What to produce: All records are to be retyped faithfully and completely.

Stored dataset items
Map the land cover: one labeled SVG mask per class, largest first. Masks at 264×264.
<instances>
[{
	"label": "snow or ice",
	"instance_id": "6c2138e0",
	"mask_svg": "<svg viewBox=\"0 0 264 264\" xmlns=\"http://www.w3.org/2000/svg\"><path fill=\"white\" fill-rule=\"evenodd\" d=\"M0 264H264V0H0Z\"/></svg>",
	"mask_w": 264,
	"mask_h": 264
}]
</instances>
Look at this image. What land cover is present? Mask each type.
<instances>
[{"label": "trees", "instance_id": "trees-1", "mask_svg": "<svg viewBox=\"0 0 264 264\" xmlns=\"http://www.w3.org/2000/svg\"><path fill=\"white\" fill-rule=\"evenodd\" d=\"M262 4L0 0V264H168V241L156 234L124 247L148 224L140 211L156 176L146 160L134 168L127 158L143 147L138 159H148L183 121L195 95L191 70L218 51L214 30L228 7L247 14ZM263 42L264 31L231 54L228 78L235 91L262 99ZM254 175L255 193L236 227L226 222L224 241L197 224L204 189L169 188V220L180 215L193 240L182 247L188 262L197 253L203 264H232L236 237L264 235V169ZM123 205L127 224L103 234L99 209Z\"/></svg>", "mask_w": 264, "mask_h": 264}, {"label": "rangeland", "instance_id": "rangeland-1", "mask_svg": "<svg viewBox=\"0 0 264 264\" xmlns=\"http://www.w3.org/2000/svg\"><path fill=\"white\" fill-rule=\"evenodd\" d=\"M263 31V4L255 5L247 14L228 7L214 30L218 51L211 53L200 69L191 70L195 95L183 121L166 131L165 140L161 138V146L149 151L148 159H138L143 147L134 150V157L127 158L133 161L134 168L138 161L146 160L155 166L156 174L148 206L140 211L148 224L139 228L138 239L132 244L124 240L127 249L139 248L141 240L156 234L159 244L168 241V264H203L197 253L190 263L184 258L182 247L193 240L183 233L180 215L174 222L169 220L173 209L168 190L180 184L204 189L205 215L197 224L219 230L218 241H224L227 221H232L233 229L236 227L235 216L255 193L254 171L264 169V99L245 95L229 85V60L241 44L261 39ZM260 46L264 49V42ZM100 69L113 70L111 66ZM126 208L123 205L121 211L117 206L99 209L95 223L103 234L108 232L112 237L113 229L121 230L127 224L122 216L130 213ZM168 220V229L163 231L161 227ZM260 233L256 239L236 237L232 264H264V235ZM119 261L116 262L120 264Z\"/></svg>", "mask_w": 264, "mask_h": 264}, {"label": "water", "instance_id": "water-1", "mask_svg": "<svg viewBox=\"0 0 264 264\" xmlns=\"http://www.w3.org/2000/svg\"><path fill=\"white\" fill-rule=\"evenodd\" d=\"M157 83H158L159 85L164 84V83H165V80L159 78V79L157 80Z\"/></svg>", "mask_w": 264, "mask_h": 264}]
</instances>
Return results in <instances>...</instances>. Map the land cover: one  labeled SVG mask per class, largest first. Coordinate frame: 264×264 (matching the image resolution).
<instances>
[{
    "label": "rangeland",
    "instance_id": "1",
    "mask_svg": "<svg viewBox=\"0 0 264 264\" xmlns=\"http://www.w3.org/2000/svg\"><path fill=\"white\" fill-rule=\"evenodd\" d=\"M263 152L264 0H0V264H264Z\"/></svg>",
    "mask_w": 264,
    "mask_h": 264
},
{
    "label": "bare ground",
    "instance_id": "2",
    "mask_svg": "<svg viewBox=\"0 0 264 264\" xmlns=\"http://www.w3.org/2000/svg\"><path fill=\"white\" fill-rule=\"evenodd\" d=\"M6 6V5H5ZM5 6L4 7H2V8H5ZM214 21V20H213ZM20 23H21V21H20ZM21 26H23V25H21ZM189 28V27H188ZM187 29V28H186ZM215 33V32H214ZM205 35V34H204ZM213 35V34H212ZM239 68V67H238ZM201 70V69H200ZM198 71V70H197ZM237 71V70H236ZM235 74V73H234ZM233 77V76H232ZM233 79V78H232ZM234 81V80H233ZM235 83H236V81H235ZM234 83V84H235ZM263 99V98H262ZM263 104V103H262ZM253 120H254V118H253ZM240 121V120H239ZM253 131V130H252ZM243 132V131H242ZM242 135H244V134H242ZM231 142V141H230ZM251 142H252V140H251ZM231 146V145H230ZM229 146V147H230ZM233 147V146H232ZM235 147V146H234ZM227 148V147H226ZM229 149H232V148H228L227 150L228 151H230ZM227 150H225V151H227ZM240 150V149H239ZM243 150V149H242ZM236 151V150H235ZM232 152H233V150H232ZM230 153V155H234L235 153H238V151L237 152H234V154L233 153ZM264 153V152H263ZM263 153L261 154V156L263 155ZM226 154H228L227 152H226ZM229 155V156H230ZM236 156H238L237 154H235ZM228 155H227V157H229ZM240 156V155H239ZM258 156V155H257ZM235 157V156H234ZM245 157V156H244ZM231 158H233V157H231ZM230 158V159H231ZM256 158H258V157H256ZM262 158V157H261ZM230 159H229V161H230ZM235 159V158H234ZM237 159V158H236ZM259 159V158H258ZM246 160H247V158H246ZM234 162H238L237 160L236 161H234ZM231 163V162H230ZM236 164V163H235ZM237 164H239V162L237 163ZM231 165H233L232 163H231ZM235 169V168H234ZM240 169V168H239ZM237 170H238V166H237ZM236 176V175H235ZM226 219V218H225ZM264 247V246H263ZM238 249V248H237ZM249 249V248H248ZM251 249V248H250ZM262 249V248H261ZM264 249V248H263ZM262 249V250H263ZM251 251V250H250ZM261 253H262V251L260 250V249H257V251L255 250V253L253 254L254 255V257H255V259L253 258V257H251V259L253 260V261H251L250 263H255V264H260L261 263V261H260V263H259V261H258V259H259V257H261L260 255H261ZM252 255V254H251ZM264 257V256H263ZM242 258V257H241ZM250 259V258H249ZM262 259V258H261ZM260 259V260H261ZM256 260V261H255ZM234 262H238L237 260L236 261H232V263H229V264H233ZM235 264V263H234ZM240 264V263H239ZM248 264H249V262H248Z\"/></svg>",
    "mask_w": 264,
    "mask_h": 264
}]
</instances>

Task answer:
Map the land cover: one labeled SVG mask per class, largest first. Masks at 264×264.
<instances>
[{
	"label": "snow or ice",
	"instance_id": "6c2138e0",
	"mask_svg": "<svg viewBox=\"0 0 264 264\" xmlns=\"http://www.w3.org/2000/svg\"><path fill=\"white\" fill-rule=\"evenodd\" d=\"M0 264H264V0H0Z\"/></svg>",
	"mask_w": 264,
	"mask_h": 264
}]
</instances>
Look at this image. What land cover is present? Mask each type.
<instances>
[{"label": "trees", "instance_id": "trees-1", "mask_svg": "<svg viewBox=\"0 0 264 264\" xmlns=\"http://www.w3.org/2000/svg\"><path fill=\"white\" fill-rule=\"evenodd\" d=\"M262 4L0 0V264H168V241L156 234L124 247L148 224L140 211L156 176L146 160L134 168L127 158L143 147L138 159H148L183 121L195 95L191 70L218 51L214 30L228 7L247 14ZM263 42L264 31L231 54L228 78L235 91L262 99ZM254 175L255 193L236 227L226 222L224 241L197 224L204 189L169 188V220L180 215L193 240L182 247L188 262L197 253L203 264H232L236 237L264 235V169ZM123 205L127 224L103 234L99 209Z\"/></svg>", "mask_w": 264, "mask_h": 264}, {"label": "rangeland", "instance_id": "rangeland-1", "mask_svg": "<svg viewBox=\"0 0 264 264\" xmlns=\"http://www.w3.org/2000/svg\"><path fill=\"white\" fill-rule=\"evenodd\" d=\"M263 31V4L255 5L247 14L228 7L214 30L218 51L211 53L200 69L191 70L195 95L183 121L166 131L165 140L161 138V146L149 151L148 159H138L143 147L134 150V157L127 158L133 161L134 168L138 161L146 160L155 166L156 174L148 206L140 211L148 224L139 228L138 239L132 244L124 240L127 249L139 248L141 240L156 234L159 244L168 241V264H203L197 253L190 263L184 258L182 247L193 240L183 233L180 215L174 222L169 220L173 209L168 190L180 184L204 189L205 215L197 224L219 230L218 241H224L227 221H232L233 229L236 227L235 216L255 193L254 171L264 169V99L245 95L229 85V60L241 44L261 39ZM260 46L264 49V42ZM100 69L113 70L111 66ZM126 208L123 205L121 211L117 206L99 209L95 223L103 234L108 232L112 237L113 229L121 230L127 224L122 216L130 213ZM168 220V229L163 231L161 227ZM260 233L256 239L236 237L232 264H264V235ZM119 261L116 262L120 264Z\"/></svg>", "mask_w": 264, "mask_h": 264}, {"label": "water", "instance_id": "water-1", "mask_svg": "<svg viewBox=\"0 0 264 264\" xmlns=\"http://www.w3.org/2000/svg\"><path fill=\"white\" fill-rule=\"evenodd\" d=\"M157 83H158L159 85L164 84V83H165V80L159 78V79L157 80Z\"/></svg>", "mask_w": 264, "mask_h": 264}]
</instances>
Return results in <instances>...</instances>. Map the land cover: one  labeled SVG mask per class, largest first. Coordinate frame: 264×264 (matching the image resolution).
<instances>
[{
    "label": "rangeland",
    "instance_id": "1",
    "mask_svg": "<svg viewBox=\"0 0 264 264\" xmlns=\"http://www.w3.org/2000/svg\"><path fill=\"white\" fill-rule=\"evenodd\" d=\"M263 152L264 0H0V264H264Z\"/></svg>",
    "mask_w": 264,
    "mask_h": 264
},
{
    "label": "bare ground",
    "instance_id": "2",
    "mask_svg": "<svg viewBox=\"0 0 264 264\" xmlns=\"http://www.w3.org/2000/svg\"><path fill=\"white\" fill-rule=\"evenodd\" d=\"M6 6V5H5ZM5 6L4 7H2V8H5ZM214 21V20H213ZM20 23H21V21H20ZM21 26H23V25H21ZM189 28V27H188ZM187 29V28H186ZM215 33V32H214ZM205 35V34H204ZM213 35V34H212ZM239 68V67H238ZM201 70V69H200ZM198 71V70H197ZM237 71V70H236ZM235 74V73H234ZM233 77V76H232ZM233 79V78H232ZM234 81V80H233ZM235 83H236V81H235ZM234 83V84H235ZM263 99V98H262ZM263 104V103H262ZM253 120H254V118H253ZM240 121V120H239ZM253 131V130H252ZM243 132V131H242ZM242 135H244V134H242ZM231 142V141H230ZM251 142H252V140H251ZM231 146V145H230ZM229 146V147H230ZM233 147V146H232ZM235 147V146H234ZM227 148V147H226ZM229 149H232V148H228L227 150L228 151H230ZM227 150H225V151H227ZM240 150V149H239ZM243 150V149H242ZM236 151V150H235ZM232 152H233V150H232ZM230 153V155H234L235 153H238V151L237 152H234V154L233 153ZM264 153V152H263ZM263 153L261 154V156L263 155ZM226 154H228L227 152H226ZM229 155V156H230ZM236 156H238L237 154H235ZM228 155H227V157H229ZM240 156V155H239ZM258 156V155H257ZM235 157V156H234ZM245 157V156H244ZM231 158H233V157H231ZM230 158V159H231ZM256 158H258V157H256ZM262 158V157H261ZM230 159H229V161H230ZM235 159V158H234ZM237 159V158H236ZM259 159V158H258ZM246 160H247V158H246ZM234 162H238L237 160L236 161H234ZM231 163V162H230ZM236 164V163H235ZM237 164H239V162L237 163ZM231 165H233L232 163H231ZM235 169V168H234ZM240 169V168H239ZM237 170H238V166H237ZM236 176V175H235ZM226 219V218H225ZM264 247V246H263ZM238 249V248H237ZM249 249V248H248ZM251 249V248H250ZM262 249V248H261ZM264 249V248H263ZM262 249V250H263ZM251 251V250H250ZM261 253H262V251L260 250V249H257V251L255 250V253L253 254L254 255V257H255V259L253 258V257H251V259L253 260V261H251L250 263H255V264H260L261 263V261H260V263H259V261H258V259H259V257H261L260 255H261ZM252 255V254H251ZM264 257V256H263ZM242 258V257H241ZM250 259V258H249ZM262 259V258H261ZM260 259V260H261ZM256 260V261H255ZM234 262H238L237 260L236 261H232V263H229V264H233ZM235 264V263H234ZM240 264V263H239ZM248 264H249V262H248Z\"/></svg>",
    "mask_w": 264,
    "mask_h": 264
}]
</instances>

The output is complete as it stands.